* [Records from a data collection]:

■ ■ ■

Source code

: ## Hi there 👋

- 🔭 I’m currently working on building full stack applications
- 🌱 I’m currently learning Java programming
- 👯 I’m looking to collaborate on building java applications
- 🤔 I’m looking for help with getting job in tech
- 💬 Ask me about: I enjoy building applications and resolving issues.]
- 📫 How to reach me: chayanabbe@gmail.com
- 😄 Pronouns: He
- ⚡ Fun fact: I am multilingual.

■ ■ ■

* [WRITTEN TASK]:
Retype the records above in full, matching each line exactly.

* [RESULT OF THIS TASK]:
Source code

: ## Hi there 👋

- 🔭 I’m currently working on building full stack applications
- 🌱 I’m currently learning Java programming
- 👯 I’m looking to collaborate on building java applications
- 🤔 I’m looking for help with getting job in tech
- 💬 Ask me about: I enjoy building applications and resolving issues.]
- 📫 How to reach me: chayanabbe@gmail.com
- 😄 Pronouns: He
- ⚡ Fun fact: I am multilingual.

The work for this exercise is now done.